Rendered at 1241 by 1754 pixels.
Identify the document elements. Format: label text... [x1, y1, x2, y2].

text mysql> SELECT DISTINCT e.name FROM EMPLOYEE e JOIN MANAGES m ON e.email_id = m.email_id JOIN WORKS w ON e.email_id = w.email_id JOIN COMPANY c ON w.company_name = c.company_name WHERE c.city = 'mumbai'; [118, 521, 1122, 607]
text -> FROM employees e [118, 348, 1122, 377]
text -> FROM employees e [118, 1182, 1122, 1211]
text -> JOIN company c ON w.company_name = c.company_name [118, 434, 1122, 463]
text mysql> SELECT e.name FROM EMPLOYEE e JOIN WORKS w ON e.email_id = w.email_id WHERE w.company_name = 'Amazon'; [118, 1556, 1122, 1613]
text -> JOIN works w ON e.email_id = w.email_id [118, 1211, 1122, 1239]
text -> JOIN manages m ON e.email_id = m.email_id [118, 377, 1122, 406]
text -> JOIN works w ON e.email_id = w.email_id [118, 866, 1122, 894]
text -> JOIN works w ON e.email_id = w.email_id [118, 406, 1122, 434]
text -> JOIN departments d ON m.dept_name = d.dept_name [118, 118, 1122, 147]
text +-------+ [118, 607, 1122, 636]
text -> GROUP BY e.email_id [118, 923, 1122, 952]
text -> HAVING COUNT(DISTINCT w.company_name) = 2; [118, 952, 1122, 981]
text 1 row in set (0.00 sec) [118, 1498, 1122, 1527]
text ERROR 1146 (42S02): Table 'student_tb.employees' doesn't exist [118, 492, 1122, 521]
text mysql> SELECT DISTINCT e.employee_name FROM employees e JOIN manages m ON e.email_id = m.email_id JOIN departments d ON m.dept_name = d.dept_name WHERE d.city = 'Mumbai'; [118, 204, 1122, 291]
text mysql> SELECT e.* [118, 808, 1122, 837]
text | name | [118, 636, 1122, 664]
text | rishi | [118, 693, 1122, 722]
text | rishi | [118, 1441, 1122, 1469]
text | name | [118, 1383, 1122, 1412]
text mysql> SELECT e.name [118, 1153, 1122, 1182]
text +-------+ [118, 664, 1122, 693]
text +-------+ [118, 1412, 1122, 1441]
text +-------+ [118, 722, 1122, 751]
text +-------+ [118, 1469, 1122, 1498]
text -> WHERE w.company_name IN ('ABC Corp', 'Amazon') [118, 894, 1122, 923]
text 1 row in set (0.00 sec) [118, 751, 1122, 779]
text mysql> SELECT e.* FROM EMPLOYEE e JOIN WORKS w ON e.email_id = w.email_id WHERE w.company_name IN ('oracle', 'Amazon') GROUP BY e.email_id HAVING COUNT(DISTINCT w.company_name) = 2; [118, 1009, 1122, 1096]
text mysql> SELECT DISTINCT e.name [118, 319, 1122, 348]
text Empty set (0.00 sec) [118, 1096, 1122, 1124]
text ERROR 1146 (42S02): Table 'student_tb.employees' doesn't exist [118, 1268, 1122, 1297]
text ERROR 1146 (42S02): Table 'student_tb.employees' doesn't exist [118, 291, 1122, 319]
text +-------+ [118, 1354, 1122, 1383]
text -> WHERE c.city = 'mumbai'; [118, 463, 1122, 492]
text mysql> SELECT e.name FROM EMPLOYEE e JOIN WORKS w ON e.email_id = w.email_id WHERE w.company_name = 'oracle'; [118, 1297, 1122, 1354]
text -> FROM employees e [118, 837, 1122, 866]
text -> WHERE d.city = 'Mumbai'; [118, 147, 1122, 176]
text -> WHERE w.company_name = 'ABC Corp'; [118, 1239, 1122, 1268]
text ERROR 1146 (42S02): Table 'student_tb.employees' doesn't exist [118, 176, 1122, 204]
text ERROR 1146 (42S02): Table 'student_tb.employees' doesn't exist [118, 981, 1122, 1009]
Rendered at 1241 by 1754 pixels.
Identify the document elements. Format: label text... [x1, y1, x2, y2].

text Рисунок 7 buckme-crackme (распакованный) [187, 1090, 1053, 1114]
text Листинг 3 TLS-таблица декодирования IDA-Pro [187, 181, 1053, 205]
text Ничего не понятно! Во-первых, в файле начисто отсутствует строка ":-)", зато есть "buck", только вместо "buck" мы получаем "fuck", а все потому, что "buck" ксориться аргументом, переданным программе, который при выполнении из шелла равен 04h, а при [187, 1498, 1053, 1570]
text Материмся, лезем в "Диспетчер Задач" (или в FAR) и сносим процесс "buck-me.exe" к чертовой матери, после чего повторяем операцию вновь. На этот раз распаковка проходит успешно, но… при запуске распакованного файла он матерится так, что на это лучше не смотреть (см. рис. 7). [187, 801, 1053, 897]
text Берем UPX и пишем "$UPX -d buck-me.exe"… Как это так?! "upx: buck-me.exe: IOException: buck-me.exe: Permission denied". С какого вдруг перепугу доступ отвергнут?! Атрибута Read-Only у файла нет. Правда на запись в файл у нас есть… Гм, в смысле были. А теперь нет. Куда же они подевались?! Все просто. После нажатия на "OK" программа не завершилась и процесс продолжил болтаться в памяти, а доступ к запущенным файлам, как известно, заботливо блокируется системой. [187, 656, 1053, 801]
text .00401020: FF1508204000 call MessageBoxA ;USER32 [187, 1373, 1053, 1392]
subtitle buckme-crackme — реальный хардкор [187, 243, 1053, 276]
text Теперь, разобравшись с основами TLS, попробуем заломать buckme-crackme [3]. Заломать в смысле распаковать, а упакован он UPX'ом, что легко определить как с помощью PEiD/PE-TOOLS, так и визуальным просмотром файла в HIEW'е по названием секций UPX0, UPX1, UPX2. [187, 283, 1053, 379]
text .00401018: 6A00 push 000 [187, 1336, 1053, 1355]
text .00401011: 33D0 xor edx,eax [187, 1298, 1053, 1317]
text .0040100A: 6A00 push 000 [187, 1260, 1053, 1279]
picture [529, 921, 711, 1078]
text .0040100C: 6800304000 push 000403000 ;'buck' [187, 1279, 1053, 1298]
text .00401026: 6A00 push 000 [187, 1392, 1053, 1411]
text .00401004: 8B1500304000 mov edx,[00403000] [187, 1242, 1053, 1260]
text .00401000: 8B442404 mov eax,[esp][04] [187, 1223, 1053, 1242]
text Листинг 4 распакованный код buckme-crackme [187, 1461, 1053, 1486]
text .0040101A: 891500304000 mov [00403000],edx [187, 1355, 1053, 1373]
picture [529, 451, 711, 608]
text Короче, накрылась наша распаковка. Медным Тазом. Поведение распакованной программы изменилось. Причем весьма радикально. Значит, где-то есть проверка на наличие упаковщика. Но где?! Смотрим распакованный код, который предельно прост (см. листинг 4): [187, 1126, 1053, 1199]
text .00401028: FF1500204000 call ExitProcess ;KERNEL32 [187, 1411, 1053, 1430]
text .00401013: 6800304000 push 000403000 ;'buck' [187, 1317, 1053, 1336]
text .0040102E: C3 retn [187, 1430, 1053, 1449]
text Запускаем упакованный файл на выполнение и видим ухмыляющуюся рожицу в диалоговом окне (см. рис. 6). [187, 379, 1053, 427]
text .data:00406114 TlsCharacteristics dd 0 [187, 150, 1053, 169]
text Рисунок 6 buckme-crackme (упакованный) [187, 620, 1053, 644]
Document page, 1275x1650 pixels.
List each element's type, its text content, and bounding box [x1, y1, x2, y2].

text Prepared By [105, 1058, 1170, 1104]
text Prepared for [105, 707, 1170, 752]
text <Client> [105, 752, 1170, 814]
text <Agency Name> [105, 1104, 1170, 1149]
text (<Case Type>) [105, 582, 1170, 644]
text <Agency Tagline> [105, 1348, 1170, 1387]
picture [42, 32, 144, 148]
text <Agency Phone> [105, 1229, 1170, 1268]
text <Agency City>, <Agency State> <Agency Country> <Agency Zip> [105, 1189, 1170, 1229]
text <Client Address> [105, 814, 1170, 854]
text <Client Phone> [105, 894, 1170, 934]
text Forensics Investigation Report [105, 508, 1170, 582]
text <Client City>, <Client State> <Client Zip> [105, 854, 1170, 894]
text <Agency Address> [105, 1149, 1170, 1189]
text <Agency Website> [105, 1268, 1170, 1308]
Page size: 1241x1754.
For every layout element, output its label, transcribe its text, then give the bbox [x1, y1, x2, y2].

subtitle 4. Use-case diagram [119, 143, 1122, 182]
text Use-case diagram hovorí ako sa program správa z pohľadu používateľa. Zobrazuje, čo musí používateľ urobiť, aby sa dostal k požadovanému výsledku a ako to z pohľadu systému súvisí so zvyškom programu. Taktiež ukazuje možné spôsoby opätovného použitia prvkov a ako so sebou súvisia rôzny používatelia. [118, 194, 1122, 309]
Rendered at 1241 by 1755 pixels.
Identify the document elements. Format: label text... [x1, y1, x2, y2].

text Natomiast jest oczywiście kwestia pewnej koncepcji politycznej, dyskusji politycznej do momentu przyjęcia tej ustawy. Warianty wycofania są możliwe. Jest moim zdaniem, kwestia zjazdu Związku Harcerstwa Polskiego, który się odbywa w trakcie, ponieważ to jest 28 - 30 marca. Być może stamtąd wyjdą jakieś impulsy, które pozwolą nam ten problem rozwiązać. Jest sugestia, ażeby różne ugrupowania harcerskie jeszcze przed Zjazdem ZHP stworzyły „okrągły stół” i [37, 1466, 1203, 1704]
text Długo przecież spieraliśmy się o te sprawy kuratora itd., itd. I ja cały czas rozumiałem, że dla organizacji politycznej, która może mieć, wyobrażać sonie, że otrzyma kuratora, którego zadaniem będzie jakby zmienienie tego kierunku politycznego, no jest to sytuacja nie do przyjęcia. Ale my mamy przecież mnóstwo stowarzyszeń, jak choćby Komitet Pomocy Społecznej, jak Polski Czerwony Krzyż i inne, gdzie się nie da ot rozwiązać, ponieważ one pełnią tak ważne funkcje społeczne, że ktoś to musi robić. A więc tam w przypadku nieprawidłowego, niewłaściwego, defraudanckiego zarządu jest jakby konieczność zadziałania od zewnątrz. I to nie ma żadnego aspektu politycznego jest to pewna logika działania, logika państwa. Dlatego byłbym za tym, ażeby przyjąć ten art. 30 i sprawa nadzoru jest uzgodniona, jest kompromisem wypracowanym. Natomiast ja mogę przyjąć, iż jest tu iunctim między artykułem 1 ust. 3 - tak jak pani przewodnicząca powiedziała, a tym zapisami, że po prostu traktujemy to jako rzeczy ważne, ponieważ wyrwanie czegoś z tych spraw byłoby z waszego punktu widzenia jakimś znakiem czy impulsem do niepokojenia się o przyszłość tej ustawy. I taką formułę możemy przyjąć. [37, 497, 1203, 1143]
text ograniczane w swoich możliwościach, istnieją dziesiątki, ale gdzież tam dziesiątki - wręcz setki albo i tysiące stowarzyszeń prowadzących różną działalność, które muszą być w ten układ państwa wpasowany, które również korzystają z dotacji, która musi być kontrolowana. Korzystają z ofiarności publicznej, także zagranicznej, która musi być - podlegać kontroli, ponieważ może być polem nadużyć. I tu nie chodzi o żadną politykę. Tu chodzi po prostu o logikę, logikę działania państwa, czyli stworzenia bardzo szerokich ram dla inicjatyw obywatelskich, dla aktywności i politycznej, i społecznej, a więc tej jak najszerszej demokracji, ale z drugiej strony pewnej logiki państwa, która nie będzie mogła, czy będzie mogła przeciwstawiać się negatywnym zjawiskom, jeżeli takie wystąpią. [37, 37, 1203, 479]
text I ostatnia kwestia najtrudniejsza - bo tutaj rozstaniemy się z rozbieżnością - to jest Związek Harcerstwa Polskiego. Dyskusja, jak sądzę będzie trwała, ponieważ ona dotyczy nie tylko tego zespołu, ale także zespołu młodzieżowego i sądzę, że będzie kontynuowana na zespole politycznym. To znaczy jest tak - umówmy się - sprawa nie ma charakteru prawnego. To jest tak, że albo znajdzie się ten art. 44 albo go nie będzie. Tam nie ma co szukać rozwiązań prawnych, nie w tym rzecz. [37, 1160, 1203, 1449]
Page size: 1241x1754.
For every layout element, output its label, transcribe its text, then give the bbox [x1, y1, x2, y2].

----------

> **Problem description**
Copy out the lines from the line with "text Рисунок 7" up to and including the line with "text Листинг 3", changing nothing.

> **Reply to the exercise**
text Рисунок 7 buckme-crackme (распакованный) [187, 1090, 1053, 1114]
text Листинг 3 TLS-таблица декодирования IDA-Pro [187, 181, 1053, 205]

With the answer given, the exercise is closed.